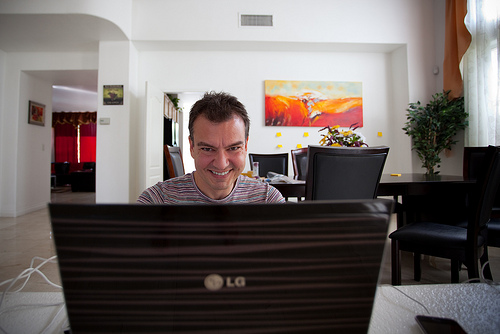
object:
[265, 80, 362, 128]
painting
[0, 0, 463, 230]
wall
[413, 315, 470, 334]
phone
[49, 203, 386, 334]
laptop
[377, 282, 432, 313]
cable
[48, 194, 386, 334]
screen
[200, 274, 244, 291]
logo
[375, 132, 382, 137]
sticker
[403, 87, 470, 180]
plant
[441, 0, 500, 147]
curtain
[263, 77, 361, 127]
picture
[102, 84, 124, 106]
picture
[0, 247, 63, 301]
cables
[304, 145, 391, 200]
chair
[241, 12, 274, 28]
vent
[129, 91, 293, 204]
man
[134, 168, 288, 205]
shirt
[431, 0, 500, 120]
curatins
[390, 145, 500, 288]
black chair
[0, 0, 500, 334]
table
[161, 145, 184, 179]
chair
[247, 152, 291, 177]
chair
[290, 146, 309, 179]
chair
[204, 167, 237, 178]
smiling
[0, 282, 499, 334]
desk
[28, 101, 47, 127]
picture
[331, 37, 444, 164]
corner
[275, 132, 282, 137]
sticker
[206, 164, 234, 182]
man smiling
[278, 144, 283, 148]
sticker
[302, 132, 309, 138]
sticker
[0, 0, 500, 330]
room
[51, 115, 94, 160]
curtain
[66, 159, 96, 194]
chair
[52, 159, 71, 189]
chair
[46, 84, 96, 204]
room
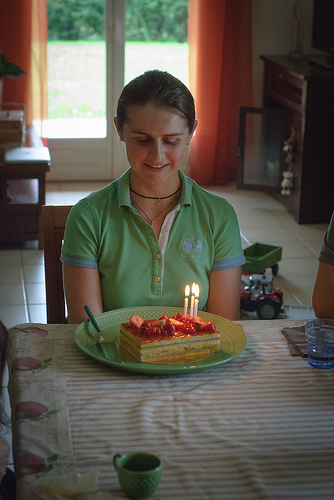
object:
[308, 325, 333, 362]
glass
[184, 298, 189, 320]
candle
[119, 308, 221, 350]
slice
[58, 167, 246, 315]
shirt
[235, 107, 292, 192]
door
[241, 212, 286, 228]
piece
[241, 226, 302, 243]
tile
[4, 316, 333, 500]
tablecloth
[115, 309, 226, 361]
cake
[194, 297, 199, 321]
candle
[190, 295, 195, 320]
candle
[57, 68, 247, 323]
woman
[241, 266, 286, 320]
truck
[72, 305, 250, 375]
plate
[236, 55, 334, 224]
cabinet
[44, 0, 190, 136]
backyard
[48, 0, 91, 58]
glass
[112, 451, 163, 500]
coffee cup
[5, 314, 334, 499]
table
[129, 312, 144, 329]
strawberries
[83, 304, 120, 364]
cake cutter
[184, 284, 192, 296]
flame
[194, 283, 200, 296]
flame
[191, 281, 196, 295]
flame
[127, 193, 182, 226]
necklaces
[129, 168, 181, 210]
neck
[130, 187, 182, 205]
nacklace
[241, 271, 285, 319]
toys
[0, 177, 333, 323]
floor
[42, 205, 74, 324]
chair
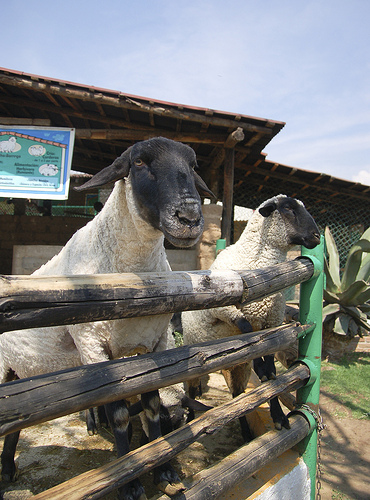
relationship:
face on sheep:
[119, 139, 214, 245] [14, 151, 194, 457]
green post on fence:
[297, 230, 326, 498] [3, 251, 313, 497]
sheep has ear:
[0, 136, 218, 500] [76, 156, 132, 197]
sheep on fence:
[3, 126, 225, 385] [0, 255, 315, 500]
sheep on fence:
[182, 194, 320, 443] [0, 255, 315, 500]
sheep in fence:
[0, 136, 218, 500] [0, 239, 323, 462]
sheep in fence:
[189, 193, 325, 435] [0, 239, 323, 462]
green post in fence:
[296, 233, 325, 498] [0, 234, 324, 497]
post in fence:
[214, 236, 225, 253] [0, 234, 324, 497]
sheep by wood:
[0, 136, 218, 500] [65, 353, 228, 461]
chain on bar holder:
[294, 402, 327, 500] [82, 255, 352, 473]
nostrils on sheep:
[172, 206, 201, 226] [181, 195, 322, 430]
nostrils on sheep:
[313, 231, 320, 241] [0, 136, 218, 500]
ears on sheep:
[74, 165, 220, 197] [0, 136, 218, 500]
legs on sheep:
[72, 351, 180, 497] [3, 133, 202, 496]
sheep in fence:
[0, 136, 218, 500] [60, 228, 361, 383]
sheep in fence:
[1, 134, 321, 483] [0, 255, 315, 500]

------------------------------

## Given task
Reproduce the lines above with every instance of "fence" renamed to "railing" and all else left unchanged. Omit the pictures from your answer.

## Written solution
object:
[265, 80, 362, 128]
painting
[0, 0, 463, 230]
wall
[413, 315, 470, 334]
phone
[49, 203, 386, 334]
laptop
[377, 282, 432, 313]
cable
[48, 194, 386, 334]
screen
[200, 274, 244, 291]
logo
[375, 132, 382, 137]
sticker
[403, 87, 470, 180]
plant
[441, 0, 500, 147]
curtain
[263, 77, 361, 127]
picture
[102, 84, 124, 106]
picture
[0, 247, 63, 301]
cables
[304, 145, 391, 200]
chair
[241, 12, 274, 28]
vent
[129, 91, 293, 204]
man
[134, 168, 288, 205]
shirt
[431, 0, 500, 120]
curatins
[390, 145, 500, 288]
black chair
[0, 0, 500, 334]
table
[161, 145, 184, 179]
chair
[247, 152, 291, 177]
chair
[290, 146, 309, 179]
chair
[204, 167, 237, 178]
smiling
[0, 282, 499, 334]
desk
[28, 101, 47, 127]
picture
[331, 37, 444, 164]
corner
[275, 132, 282, 137]
sticker
[206, 164, 234, 182]
man smiling
[278, 144, 283, 148]
sticker
[302, 132, 309, 138]
sticker
[0, 0, 500, 330]
room
[51, 115, 94, 160]
curtain
[66, 159, 96, 194]
chair
[52, 159, 71, 189]
chair
[46, 84, 96, 204]
room
object:
[308, 325, 333, 362]
glass
[184, 298, 189, 320]
candle
[119, 308, 221, 350]
slice
[58, 167, 246, 315]
shirt
[235, 107, 292, 192]
door
[241, 212, 286, 228]
piece
[241, 226, 302, 243]
tile
[4, 316, 333, 500]
tablecloth
[115, 309, 226, 361]
cake
[194, 297, 199, 321]
candle
[190, 295, 195, 320]
candle
[57, 68, 247, 323]
woman
[241, 266, 286, 320]
truck
[72, 305, 250, 375]
plate
[236, 55, 334, 224]
cabinet
[44, 0, 190, 136]
backyard
[48, 0, 91, 58]
glass
[112, 451, 163, 500]
coffee cup
[5, 314, 334, 499]
table
[129, 312, 144, 329]
strawberries
[83, 304, 120, 364]
cake cutter
[184, 284, 192, 296]
flame
[194, 283, 200, 296]
flame
[191, 281, 196, 295]
flame
[127, 193, 182, 226]
necklaces
[129, 168, 181, 210]
neck
[130, 187, 182, 205]
nacklace
[241, 271, 285, 319]
toys
[0, 177, 333, 323]
floor
[42, 205, 74, 324]
chair
relationship:
face on sheep:
[119, 139, 214, 245] [14, 151, 194, 457]
green post on railing:
[297, 230, 326, 498] [3, 251, 313, 497]
sheep has ear:
[0, 136, 218, 500] [76, 156, 132, 197]
sheep on railing:
[3, 126, 225, 385] [0, 255, 315, 500]
sheep on railing:
[182, 194, 320, 443] [0, 255, 315, 500]
sheep in railing:
[0, 136, 218, 500] [0, 239, 323, 462]
sheep in railing:
[189, 193, 325, 435] [0, 239, 323, 462]
green post in railing:
[296, 233, 325, 498] [0, 234, 324, 497]
post in railing:
[214, 236, 225, 253] [0, 234, 324, 497]
sheep by wood:
[0, 136, 218, 500] [65, 353, 228, 461]
chain on bar holder:
[294, 402, 327, 500] [82, 255, 352, 473]
nostrils on sheep:
[172, 206, 201, 226] [181, 195, 322, 430]
nostrils on sheep:
[313, 231, 320, 241] [0, 136, 218, 500]
ears on sheep:
[74, 165, 220, 197] [0, 136, 218, 500]
legs on sheep:
[72, 351, 180, 497] [3, 133, 202, 496]
sheep in railing:
[0, 136, 218, 500] [60, 228, 361, 383]
sheep in railing:
[1, 134, 321, 483] [0, 255, 315, 500]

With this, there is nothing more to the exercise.